I first saw wood turning at school back in the 70's.
A fellow student was turning/roughing down a chunk of wood with no teacher supervision (or teacher to be seen) at all.
It looked like great fun compared to just about anything else school had to offer and from that moment on I was hooked.
The school had 5 or 6 lathers (woodfasts).
Fast forward to today's ridiculously litigious world and I suspect there would not be many schools who would happily let kids go for it on a lathe if they had one or had a teacher that knew much about turning to show them how to go about it anyway.
A while ago I was asked to do a quote and make an item of furniture from timber for a client whom I had made other things for in the past.
I did not want to take the job on for one reason or another so to help the client out I went to a local joinery to see if they would take the job on.
The answer they gave me was, "Sorry we do not work with actual timber these days".
When you look around at new homes it is easy to see why. Plenty of melamine, mdf , fake granite, etc but timber is frankly out of style. Except in the framing and sometimes windows. New houses are not made with timber newel posts, balustrades or finials. Those days are gone.
Most folk would rather pay a few bucks for a large ceramic fruit bowl made overseas than a timber handmade bowl from here and there is probably a good reason.
Back in the mid nineties I found that the market for large bowls was very healthy when selling through a gallery. Today it seems to be bleak. I think the mark ups/commission has a lot to do with this as every gallery I use has a 100% (doubles the price) mark up on everything whether it is on consignment or not and it was not that severe in the 90's. This makes sales very difficult.

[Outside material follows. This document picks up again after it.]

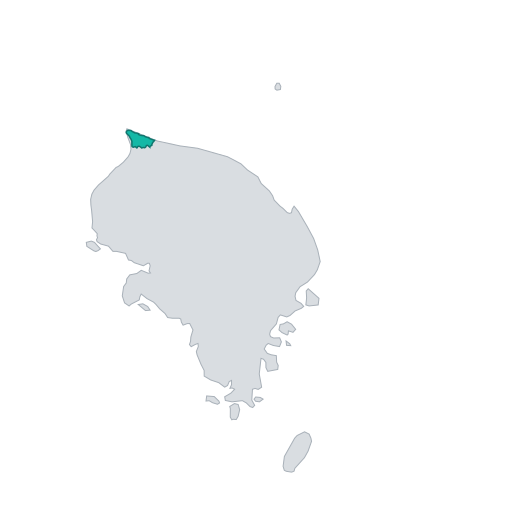 Goseong-gun, Gangwon, South Korea (highlighted), rotated 316°
{"feature_id": "91817680B50485812736392", "entity_name": "Goseong-gun", "entity_type": "district", "adm_level": 2, "iso_a3": "KOR", "parent_name": "South Korea", "parent_adm1": "Gangwon", "projection": "robinson", "projection_center": [128.403, 38.393], "detail": "fine", "context": "in_parent", "style": "filled", "palette": "teal", "viewbox_px": 512, "rotation_deg": 316, "n_neighbors": 0, "source": "geoboundaries", "source_scale": "gbopen_adm2", "svg_char_len": 4249}
<svg xmlns="http://www.w3.org/2000/svg" viewBox="0 0 512 512"><g transform="rotate(316 256 256)"><path d="M155.6,131.0L157.3,129.7L157.4,127.9L157.5,121.9L162.3,117.8L169.2,109.3L172.6,104.7L176.4,100.4L180.9,97.5L185.3,96.1L192.1,95.5L205.2,96.1L207.8,95.5L216.9,95.1L219.1,95.9L225.7,96.4L233.0,95.8L236.7,94.6L240.2,92.4L243.2,88.6L246.3,81.4L249.6,75.8L251.5,74.8L264.9,104.7L277.8,124.0L288.8,137.9L304.5,164.9L309.2,179.2L309.6,188.2L312.3,200.4L310.1,207.5L310.8,218.5L309.8,224.2L307.9,228.4L307.9,236.5L308.5,240.8L308.6,246.5L309.8,248.7L311.6,249.5L314.5,247.5L318.0,246.6L317.4,253.5L313.2,270.8L309.6,283.5L304.6,294.5L298.3,304.6L290.6,308.5L285.2,310.0L274.9,310.5L266.4,308.7L259.1,310.0L256.1,312.1L253.9,315.7L255.5,321.3L255.3,325.4L252.2,325.1L246.0,322.7L239.1,322.4L235.8,321.2L232.6,315.3L229.3,315.5L223.5,319.0L214.6,319.8L211.5,321.7L210.4,324.1L211.7,327.2L216.2,331.3L214.6,335.4L210.0,337.5L206.3,332.4L204.0,327.4L201.4,327.2L197.3,328.6L196.5,333.9L198.3,337.6L201.4,341.8L197.1,346.7L195.9,350.2L192.8,352.7L184.3,347.1L185.6,343.2L189.2,339.4L189.7,335.5L188.5,333.1L176.4,343.1L168.9,354.3L164.9,353.5L163.3,350.6L160.9,349.4L152.9,356.7L151.3,362.5L148.4,362.7L147.1,360.2L147.0,355.0L145.7,350.6L137.4,344.2L133.6,338.6L135.7,335.5L142.6,337.2L148.1,337.0L147.1,334.3L145.3,333.1L149.0,331.6L152.0,328.5L149.5,327.7L145.6,329.4L142.4,328.6L141.2,321.2L137.3,313.7L135.3,306.4L139.2,302.3L141.2,295.7L144.9,286.3L146.7,283.3L151.7,281.0L153.5,278.6L150.8,277.4L146.4,276.2L146.6,273.5L149.5,272.0L152.9,269.0L159.3,265.4L161.4,258.5L159.5,256.8L155.5,255.1L156.4,251.7L158.1,249.0L157.5,247.4L152.8,242.9L149.7,238.9L150.6,234.2L150.0,227.2L150.4,221.3L150.3,218.1L148.0,210.9L147.0,203.6L144.0,204.7L141.5,206.5L132.8,203.9L130.0,203.8L128.9,198.4L132.1,191.8L139.6,186.0L143.9,185.3L147.1,182.7L152.1,181.9L158.1,185.8L163.5,186.6L166.5,193.5L168.3,194.9L168.7,192.4L173.1,189.5L174.2,187.2L173.2,186.0L168.2,184.8L163.8,176.3L163.2,172.6L161.5,170.3L164.0,163.5L158.9,155.8L156.3,153.3L156.7,146.4L154.1,142.0L152.6,139.5L151.7,135.3L152.5,133.5L154.8,132.7L155.6,131.0ZM136.5,435.7L133.9,437.2L131.6,436.3L131.0,435.6L128.2,431.8L127.5,429.8L129.4,426.1L137.2,419.9L157.3,413.9L160.9,413.7L168.8,416.2L170.5,421.0L169.0,425.1L167.2,427.9L158.0,432.5L150.8,434.7L136.5,435.7ZM271.9,330.2L266.7,334.4L259.5,328.8L257.9,325.8L263.3,321.3L267.8,316.1L270.8,315.8L271.9,330.2ZM234.2,329.7L233.6,336.3L229.6,336.6L227.3,332.4L224.8,334.5L223.5,334.5L221.5,329.2L221.2,325.1L225.8,322.0L228.6,323.9L232.7,324.9L234.2,329.7ZM131.8,358.9L128.2,359.9L126.2,357.6L124.8,357.0L125.6,354.0L131.5,348.0L132.6,346.0L138.0,347.2L140.0,350.4L137.5,355.2L131.8,358.9ZM149.3,134.0L149.0,142.8L146.0,142.4L143.9,141.5L143.0,139.8L141.0,131.6L143.4,128.3L147.9,130.9L149.3,134.0ZM128.5,334.7L127.7,336.4L125.3,335.9L122.8,331.3L121.8,327.6L119.3,325.6L123.3,322.4L128.3,328.1L128.5,334.7ZM143.0,217.1L142.2,221.4L138.6,218.5L137.6,209.1L141.4,211.8L143.0,217.1ZM391.7,151.2L389.2,153.2L386.2,151.2L385.8,149.1L387.4,147.3L391.0,146.2L392.7,147.8L391.7,151.2ZM160.8,360.7L161.7,363.9L157.2,363.3L154.8,360.2L155.1,357.6L157.8,357.2L160.8,360.7ZM219.3,342.5L218.7,344.6L215.9,341.5L218.6,338.0L219.3,342.5Z" fill="#d9dde1" stroke="#a8b0b8" stroke-width="1"/><path d="M263.4,102.3L261.7,99.1L260.9,97.1L261.2,96.3L260.8,95.8L260.3,95.3L259.9,94.6L259.6,94.0L259.3,93.5L259.1,92.9L259.1,92.3L258.7,91.2L258.4,90.9L257.8,90.3L257.3,89.6L256.7,88.7L256.2,87.7L255.9,87.0L256.1,86.8L256.6,86.5L255.7,85.0L254.3,83.2L253.6,80.9L253.3,80.0L253.3,79.5L253.3,79.0L252.9,78.5L251.1,76.5L250.2,76.4L249.1,76.5L248.4,77.0L248.2,77.4L248.1,78.3L248.1,82.0L247.6,83.3L247.4,84.1L247.3,84.9L247.0,85.9L246.7,86.5L246.3,87.4L245.7,88.0L245.2,88.5L244.4,89.3L243.7,90.1L243.2,90.6L242.9,91.1L242.9,91.6L243.4,92.6L244.2,92.9L245.2,93.5L245.3,95.4L245.9,95.6L246.6,95.1L247.4,95.2L248.3,96.1L248.6,97.0L248.8,98.6L248.8,98.9L249.5,99.2L250.5,99.8L251.1,100.8L252.1,101.0L252.8,100.9L253.5,100.5L254.4,100.6L254.9,101.1L255.2,104.0L255.5,103.7L256.1,103.6L256.7,103.6L257.4,103.9L258.0,104.0L258.2,103.7L258.6,103.3L259.4,103.2L259.8,102.9L260.6,102.6L261.5,102.6L262.5,102.5L263.4,102.3Z" fill="#14b8a6" stroke="#0f766e" stroke-width="1.5"/></g></svg>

Talking to the couple of guys who sell largish and nicely made bowls at the Salamanca market they say they can't make them quick enough to keep up with demand. They do not have to pay gallery commission but they do have to pay to have their market stall plus they have to front up every Saturday, all day, rain, hail, frost, or shine.
I still think there is a lot of interest in turning though. At a recent sale of wood turning gear that was advertised by a retiring turner in Hobart I was surprised by how many people were attending hoping to snag a bargain.
It has probably become more difficult these days to make anything like a living out of turning but the fact remains it is still a fun thing to do and some people will always be interested in it whether there a big turning shows/competitions or not.